#### EXCERPT TO READ:
= Beginning of Section =

The block in Syracuse on which the Wieting Opera House was located, near Clinton Square, was initially a hardware store, shoe store, and "granite hall", a performance hall. The block burnt in 1849 or 1851, and was rebuilt shortly afterwards, as a large building with a hall on top by Charles A. Wheaton and Horace Wheaton. Their hall was the city's first to have a gallery.

The building was purchased by John Wieting in 1850. Wieting, who had made a fortune in lecturing, felt that Syracuse did not have a public hall that was proportionally large enough for the city. He either funded improvements or the building of a new hall in 1852. The hall was opened on December 16, 1852. Wieting had plans to develop his building further, but before he could, it burnt down on January 5, 1856. The fire almost razed the whole building; just the left wall was left standing. Firefighters who responded were unable to contain the fire at first as the water they were attempting to use froze. The damages were estimated at $200,000. No notable performances had been held in the hall at that point.

Wieting oversaw the building of the second Wieting Hall in its place. Construction was completed in around 100 days and the hall opened on December 9, 1856. The hall was one story above the street and had an entrance on Salina Street, while the stage was to the west. A gallery went from the stage around the hall. Seating was first interlocked wooden chairs, but these were later replaced with "opera chairs". This hall became known for hosting various speakers. It held lectures from figures including Charles Dickens, Thurlow Weed, Dean Richmond, John Kelly, Charles Sumner, Henry Ward Beecher, Roscoe Conkling, Horace Greeley, Ralph Waldo Emerson, Buffalo Bill, Peter Cagger, Wendell Phillips, Samuel J. Tilden, Henry Jarvis Raymond, Stephen A. Douglas, John Albion Andrew, John Brough, Edwin D. Morgan, John Sherman, Gerrit Smith, William Lloyd Garrison, Hannibal Hamlin, Samuel Joseph May, Chester A. Arthur, John Van Buren, Horatio Seymour, and Anna Elizabeth Dickinson.

= End of Section =

#### GIVEN INFORMATION:

= Beginning of Section =

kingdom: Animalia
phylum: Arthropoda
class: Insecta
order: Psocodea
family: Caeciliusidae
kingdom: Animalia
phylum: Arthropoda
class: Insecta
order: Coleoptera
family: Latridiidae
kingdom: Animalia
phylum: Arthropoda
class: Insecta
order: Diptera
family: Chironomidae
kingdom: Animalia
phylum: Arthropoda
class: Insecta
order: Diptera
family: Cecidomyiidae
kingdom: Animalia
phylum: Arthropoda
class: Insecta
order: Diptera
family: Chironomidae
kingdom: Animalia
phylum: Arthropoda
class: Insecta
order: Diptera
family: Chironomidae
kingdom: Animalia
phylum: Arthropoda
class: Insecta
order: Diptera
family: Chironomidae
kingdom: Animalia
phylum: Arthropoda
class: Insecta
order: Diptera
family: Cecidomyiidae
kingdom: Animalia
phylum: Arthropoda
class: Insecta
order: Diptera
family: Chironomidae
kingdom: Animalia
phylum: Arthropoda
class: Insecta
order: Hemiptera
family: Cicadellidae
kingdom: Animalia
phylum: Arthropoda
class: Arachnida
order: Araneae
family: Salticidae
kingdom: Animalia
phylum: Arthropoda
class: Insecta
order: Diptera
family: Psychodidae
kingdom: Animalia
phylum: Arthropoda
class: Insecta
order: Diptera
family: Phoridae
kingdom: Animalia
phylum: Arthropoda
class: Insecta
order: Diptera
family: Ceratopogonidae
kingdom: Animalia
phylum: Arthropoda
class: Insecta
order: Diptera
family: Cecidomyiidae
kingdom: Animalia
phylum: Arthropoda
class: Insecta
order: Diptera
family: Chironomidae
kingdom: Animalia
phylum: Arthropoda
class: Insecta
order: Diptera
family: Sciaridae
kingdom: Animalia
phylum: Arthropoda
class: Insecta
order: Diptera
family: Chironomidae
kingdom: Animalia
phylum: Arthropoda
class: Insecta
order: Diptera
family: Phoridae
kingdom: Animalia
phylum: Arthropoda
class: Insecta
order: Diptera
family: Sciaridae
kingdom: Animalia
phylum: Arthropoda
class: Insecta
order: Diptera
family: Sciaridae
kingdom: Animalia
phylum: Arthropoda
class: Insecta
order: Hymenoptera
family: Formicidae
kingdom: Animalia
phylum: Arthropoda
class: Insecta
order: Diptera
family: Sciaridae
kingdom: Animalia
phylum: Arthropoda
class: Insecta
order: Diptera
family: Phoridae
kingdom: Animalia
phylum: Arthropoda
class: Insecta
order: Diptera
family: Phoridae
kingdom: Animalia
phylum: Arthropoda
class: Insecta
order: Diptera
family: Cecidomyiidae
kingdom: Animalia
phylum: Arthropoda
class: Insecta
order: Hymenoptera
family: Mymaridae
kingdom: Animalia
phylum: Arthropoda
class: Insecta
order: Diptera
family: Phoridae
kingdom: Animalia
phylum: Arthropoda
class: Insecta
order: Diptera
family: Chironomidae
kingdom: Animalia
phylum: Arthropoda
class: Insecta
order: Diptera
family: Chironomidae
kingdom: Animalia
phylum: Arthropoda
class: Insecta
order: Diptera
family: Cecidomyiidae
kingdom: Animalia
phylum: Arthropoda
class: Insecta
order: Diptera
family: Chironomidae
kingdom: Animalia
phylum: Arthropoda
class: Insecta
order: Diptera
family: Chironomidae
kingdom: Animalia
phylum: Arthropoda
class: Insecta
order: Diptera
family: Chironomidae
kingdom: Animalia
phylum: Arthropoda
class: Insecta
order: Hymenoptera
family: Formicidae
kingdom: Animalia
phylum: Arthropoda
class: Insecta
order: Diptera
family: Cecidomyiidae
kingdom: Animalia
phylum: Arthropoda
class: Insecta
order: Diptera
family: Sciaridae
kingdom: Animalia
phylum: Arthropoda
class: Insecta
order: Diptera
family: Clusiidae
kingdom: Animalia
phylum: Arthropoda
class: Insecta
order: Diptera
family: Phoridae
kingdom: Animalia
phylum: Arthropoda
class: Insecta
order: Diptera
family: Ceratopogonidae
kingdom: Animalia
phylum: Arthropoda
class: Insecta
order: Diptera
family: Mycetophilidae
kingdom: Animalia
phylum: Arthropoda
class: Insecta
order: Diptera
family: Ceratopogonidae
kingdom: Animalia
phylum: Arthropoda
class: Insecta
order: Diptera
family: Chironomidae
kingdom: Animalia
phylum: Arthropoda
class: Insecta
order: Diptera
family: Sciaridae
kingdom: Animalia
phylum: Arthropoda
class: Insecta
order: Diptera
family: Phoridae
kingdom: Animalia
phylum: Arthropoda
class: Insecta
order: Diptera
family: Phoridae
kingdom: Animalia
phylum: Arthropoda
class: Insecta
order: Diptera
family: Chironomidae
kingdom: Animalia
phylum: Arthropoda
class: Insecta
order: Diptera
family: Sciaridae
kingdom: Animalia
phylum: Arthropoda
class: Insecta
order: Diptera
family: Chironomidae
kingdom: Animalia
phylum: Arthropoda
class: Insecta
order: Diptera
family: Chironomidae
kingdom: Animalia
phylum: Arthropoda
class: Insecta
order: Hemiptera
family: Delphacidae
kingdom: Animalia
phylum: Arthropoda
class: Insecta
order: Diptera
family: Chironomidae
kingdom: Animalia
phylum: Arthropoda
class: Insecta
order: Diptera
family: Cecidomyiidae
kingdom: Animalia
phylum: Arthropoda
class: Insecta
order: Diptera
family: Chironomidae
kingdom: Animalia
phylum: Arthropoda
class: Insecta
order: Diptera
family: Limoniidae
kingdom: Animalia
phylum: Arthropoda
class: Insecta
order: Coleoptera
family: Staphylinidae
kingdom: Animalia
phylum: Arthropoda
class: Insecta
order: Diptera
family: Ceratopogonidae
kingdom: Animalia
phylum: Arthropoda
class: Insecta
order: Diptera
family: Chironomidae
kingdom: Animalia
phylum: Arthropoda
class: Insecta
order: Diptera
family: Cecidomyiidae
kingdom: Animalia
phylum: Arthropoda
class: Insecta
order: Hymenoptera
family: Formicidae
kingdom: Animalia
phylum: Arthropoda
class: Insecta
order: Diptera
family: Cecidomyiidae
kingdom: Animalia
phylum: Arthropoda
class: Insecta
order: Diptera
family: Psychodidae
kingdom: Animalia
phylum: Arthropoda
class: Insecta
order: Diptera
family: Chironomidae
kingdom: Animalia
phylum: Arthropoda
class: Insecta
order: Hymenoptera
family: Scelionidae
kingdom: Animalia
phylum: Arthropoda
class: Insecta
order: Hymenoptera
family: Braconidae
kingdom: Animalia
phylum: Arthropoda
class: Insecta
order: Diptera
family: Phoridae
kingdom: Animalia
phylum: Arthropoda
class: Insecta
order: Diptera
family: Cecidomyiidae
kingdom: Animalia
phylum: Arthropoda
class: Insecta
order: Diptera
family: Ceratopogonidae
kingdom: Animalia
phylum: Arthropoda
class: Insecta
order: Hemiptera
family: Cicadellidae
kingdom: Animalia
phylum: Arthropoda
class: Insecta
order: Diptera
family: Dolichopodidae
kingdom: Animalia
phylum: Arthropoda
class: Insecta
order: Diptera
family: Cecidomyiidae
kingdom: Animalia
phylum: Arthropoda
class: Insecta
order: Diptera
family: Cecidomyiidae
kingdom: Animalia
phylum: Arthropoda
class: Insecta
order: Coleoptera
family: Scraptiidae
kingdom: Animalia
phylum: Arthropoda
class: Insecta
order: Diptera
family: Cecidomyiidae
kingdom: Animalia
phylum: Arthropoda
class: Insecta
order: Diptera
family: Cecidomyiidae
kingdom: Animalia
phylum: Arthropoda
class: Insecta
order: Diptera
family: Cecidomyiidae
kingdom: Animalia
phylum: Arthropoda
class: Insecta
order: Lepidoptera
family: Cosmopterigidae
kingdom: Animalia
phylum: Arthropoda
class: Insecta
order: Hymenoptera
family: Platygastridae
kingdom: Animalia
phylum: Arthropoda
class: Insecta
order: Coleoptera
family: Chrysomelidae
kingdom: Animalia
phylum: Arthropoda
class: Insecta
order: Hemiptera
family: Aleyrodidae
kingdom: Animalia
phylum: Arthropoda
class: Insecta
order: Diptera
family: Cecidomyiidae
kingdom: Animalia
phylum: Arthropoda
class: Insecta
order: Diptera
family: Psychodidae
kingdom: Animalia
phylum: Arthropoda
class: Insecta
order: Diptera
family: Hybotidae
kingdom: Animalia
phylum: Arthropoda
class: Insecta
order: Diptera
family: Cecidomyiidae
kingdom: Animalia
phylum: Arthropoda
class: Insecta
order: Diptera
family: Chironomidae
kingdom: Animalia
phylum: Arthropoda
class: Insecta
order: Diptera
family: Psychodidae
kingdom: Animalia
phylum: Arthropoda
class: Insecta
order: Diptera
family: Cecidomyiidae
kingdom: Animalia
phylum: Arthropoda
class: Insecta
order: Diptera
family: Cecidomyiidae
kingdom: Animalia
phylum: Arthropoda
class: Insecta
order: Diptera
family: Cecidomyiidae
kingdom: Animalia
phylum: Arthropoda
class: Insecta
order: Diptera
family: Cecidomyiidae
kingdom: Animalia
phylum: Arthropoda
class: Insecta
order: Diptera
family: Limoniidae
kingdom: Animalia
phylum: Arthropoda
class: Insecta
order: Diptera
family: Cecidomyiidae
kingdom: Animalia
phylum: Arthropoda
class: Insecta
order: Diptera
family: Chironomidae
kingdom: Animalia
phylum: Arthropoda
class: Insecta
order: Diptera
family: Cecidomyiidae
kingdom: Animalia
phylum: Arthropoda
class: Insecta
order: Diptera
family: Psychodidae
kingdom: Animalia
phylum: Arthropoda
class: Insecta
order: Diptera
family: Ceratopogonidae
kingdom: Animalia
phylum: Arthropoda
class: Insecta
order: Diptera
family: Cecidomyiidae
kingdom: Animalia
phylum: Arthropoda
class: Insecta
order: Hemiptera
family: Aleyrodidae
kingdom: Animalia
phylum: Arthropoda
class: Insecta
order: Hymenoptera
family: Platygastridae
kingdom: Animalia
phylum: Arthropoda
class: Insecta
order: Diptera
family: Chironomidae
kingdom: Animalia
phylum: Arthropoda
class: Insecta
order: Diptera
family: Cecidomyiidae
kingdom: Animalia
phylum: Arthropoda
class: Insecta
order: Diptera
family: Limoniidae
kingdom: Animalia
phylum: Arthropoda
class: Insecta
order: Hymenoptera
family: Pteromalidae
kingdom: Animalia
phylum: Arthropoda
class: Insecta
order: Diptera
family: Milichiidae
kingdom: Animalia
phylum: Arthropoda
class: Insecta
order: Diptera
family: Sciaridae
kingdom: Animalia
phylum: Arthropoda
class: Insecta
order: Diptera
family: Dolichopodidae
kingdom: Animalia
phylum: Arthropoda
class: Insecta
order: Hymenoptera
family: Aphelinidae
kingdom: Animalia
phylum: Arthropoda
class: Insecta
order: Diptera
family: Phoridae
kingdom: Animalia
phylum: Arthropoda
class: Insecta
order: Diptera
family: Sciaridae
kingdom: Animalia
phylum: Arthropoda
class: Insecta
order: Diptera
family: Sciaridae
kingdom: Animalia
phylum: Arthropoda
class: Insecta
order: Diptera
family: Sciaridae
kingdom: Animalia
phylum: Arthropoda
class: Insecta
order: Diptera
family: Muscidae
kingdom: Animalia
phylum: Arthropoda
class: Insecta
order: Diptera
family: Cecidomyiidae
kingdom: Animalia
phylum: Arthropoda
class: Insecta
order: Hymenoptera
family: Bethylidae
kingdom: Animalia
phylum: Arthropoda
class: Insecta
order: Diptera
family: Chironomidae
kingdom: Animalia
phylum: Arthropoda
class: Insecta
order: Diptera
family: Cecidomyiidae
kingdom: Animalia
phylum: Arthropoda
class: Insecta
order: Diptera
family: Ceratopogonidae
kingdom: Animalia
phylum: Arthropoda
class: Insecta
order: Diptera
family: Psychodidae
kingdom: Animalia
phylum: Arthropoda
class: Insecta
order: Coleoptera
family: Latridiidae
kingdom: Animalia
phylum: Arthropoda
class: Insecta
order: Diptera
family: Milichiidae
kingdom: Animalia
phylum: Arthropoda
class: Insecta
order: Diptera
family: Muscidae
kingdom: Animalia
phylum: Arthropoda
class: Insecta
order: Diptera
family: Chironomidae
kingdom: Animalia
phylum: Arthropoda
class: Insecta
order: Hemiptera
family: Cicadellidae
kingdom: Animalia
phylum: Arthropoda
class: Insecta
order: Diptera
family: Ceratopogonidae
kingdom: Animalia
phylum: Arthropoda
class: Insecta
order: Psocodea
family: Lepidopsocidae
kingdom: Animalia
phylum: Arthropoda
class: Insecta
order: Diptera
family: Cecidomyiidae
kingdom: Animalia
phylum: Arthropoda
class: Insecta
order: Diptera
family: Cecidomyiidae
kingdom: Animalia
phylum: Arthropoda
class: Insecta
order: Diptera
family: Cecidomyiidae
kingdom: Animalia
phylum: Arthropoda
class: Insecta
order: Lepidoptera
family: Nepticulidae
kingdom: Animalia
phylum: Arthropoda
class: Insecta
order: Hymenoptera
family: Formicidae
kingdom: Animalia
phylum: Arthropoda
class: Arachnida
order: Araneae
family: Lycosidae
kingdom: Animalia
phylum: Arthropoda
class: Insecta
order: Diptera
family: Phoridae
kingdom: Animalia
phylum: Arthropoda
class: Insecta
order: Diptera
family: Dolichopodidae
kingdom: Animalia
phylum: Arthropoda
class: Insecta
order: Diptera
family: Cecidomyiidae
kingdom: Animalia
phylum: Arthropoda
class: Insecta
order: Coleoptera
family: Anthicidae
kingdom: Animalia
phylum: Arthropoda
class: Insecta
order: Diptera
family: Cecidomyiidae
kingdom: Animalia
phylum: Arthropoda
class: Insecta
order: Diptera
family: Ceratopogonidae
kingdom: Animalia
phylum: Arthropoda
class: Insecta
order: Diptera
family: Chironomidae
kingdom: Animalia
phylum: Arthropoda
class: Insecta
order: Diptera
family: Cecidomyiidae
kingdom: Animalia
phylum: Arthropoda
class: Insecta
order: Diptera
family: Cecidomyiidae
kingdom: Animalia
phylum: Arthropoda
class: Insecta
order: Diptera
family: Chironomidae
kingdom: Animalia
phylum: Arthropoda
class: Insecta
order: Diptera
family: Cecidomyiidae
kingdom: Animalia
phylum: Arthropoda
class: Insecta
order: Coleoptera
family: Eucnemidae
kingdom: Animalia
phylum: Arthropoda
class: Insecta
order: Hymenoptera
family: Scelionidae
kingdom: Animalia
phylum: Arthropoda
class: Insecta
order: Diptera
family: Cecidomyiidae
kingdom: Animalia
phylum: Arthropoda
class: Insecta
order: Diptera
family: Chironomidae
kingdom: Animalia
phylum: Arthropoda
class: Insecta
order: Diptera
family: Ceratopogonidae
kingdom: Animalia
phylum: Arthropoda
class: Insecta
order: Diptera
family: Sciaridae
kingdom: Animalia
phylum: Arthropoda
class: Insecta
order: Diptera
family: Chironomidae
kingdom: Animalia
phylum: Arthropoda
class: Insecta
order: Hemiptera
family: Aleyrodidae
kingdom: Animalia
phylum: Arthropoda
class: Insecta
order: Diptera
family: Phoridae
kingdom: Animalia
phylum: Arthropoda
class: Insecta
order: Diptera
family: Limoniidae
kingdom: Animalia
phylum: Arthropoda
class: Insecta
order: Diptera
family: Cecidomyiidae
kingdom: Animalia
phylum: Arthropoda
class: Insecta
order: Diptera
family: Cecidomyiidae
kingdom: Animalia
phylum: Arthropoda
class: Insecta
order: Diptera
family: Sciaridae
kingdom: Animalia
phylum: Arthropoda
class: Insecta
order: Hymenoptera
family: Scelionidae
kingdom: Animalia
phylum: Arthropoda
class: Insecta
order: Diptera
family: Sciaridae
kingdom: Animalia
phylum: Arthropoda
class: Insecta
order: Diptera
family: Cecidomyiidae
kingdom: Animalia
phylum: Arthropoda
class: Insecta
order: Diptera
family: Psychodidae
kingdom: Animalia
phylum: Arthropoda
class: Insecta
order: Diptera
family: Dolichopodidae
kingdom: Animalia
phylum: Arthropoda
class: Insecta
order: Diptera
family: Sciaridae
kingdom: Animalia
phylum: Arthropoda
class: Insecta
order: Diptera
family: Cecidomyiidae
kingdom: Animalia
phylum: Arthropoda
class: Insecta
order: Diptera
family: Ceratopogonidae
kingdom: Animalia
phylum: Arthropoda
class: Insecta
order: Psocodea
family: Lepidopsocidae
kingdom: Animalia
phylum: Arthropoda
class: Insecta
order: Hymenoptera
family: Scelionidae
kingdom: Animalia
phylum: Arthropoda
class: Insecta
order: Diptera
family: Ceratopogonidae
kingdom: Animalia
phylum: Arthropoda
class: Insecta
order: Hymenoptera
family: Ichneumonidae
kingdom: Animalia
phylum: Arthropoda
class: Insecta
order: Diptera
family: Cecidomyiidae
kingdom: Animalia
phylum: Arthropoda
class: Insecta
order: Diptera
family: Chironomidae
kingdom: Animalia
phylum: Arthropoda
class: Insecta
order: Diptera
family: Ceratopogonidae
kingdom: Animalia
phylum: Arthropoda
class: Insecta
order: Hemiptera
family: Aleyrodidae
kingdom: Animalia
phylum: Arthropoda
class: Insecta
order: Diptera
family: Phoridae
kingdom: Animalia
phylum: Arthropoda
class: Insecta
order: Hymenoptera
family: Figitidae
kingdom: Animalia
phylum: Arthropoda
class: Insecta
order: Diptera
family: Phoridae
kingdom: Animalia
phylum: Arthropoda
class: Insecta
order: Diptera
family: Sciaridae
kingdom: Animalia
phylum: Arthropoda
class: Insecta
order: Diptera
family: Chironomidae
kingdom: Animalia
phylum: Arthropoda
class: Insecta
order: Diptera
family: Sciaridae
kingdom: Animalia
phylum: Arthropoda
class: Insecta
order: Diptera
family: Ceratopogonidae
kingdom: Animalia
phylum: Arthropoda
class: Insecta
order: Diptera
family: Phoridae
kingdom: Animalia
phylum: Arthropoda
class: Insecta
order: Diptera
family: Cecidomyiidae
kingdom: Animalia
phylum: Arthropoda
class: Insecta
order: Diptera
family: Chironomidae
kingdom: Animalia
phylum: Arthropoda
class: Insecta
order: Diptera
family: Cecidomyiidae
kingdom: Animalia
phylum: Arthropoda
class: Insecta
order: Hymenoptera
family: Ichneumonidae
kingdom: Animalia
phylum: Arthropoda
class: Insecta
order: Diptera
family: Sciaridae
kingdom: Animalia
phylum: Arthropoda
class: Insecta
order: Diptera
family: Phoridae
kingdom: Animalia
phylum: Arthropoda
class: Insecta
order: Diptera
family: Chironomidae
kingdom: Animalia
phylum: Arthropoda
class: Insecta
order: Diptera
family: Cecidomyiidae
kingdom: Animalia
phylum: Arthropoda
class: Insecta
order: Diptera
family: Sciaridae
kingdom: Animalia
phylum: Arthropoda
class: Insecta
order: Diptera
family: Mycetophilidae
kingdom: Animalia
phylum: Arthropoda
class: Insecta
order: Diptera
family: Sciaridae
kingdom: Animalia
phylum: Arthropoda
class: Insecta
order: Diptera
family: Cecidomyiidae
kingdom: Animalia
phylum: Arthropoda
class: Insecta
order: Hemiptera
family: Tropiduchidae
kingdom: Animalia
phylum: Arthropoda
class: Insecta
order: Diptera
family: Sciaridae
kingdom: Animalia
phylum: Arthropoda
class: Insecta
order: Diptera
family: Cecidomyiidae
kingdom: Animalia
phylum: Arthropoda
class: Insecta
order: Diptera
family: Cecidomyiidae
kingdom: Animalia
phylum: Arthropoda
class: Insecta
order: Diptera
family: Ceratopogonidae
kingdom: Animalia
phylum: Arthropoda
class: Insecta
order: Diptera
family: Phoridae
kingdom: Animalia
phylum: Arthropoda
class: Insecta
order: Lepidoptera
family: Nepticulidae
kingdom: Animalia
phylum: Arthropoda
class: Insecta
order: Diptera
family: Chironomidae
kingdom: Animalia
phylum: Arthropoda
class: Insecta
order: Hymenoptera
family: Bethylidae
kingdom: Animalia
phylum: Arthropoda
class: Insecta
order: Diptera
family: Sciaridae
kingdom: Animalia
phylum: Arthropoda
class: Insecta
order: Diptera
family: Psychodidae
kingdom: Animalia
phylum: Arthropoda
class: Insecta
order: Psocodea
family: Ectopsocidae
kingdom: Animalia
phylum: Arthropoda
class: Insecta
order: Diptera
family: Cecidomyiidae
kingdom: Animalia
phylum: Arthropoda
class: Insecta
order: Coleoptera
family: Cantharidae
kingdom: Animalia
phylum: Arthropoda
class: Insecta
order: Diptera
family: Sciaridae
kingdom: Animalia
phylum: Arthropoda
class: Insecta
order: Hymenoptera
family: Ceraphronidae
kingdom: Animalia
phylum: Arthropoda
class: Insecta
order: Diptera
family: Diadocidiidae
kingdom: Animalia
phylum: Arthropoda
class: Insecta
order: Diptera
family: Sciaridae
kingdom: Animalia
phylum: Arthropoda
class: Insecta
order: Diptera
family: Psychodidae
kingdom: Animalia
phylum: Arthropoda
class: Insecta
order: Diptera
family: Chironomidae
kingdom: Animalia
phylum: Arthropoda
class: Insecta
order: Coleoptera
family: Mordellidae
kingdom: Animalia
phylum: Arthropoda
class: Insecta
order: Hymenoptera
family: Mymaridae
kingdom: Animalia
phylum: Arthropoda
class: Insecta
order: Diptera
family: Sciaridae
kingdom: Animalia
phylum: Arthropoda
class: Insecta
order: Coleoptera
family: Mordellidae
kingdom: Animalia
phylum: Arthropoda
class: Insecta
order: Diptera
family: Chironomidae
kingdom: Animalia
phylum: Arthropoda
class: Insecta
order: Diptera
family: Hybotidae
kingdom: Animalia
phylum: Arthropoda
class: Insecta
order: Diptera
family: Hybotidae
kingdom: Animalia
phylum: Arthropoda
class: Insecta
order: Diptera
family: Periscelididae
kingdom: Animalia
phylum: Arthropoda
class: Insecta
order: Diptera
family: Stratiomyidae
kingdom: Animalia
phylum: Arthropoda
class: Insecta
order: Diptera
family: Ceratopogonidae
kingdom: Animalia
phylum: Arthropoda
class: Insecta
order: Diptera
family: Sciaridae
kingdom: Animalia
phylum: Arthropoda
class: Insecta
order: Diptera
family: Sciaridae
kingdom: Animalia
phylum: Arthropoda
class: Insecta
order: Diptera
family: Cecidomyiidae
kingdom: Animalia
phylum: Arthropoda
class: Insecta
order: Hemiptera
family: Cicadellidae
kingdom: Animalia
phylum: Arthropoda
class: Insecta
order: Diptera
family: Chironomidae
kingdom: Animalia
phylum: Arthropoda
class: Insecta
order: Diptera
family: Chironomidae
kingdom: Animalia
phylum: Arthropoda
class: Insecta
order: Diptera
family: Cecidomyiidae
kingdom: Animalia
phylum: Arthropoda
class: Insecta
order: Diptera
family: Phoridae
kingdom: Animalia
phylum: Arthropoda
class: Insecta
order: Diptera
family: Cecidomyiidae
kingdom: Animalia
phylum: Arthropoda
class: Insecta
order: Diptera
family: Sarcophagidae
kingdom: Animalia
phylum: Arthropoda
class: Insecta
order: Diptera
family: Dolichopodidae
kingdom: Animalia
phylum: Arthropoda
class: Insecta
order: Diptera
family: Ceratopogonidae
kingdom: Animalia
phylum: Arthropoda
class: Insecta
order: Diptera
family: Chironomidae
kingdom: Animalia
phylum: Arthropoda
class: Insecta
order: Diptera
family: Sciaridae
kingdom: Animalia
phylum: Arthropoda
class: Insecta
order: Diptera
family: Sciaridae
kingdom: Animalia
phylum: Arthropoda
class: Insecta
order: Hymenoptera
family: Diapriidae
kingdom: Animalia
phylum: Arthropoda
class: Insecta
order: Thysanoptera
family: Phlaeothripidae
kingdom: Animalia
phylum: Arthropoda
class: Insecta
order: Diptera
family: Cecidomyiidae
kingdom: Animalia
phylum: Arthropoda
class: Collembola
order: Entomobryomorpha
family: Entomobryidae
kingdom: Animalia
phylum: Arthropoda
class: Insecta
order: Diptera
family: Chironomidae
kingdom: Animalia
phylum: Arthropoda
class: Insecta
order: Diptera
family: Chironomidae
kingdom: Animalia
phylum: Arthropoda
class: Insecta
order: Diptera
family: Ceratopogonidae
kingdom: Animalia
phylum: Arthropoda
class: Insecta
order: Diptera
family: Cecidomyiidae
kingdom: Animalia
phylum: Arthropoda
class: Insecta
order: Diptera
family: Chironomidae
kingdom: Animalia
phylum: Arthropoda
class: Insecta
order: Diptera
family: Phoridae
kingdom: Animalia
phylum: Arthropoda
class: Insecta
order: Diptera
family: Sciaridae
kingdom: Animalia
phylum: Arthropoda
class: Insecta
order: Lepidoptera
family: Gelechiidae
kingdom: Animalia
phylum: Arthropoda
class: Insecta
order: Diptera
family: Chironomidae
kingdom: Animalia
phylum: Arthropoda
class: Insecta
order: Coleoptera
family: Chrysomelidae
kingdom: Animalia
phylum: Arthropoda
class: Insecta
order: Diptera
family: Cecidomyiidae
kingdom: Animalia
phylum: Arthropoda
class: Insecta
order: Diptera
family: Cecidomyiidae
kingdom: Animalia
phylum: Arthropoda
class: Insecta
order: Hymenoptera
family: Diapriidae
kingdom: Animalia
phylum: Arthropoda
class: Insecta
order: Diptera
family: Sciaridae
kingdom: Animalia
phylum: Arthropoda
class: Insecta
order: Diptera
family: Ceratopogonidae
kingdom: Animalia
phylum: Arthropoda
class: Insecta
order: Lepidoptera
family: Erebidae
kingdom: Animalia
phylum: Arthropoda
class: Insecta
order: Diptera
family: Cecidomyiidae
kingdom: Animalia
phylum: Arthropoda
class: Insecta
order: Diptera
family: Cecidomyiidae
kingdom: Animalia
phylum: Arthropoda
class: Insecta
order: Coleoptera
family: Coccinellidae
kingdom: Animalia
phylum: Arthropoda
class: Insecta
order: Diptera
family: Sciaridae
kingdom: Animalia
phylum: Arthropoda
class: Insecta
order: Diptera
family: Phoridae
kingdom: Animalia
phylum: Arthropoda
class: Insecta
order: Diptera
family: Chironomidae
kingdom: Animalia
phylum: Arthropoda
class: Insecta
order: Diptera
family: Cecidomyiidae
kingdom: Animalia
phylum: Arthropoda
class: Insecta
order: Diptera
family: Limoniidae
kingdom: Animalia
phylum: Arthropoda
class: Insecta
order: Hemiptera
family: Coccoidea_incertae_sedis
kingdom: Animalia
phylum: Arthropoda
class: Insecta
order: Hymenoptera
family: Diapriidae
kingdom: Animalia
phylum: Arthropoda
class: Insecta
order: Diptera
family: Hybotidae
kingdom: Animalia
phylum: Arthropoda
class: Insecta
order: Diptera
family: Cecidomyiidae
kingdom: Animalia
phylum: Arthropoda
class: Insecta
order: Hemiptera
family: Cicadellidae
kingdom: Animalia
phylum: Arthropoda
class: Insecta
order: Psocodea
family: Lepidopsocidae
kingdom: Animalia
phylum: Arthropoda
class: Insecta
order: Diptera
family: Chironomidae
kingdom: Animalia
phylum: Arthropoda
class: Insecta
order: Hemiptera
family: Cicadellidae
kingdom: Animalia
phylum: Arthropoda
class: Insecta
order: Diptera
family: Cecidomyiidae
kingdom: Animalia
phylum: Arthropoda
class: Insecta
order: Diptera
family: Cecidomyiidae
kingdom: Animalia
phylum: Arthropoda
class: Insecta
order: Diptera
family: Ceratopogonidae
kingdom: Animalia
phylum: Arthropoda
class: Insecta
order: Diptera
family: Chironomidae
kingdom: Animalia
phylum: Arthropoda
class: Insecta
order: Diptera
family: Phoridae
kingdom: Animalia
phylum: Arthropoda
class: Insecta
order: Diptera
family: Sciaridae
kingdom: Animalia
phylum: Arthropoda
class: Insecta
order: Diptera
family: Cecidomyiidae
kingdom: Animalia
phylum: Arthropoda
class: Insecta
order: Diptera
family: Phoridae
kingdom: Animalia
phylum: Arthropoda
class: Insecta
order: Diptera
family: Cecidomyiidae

= End of Section =

#### TASK:
According to the text on the Wieting Opera House, on what date did the second Wieting Hall open?

#### YOUR RESPONSE:
It opened on December 9, 1856.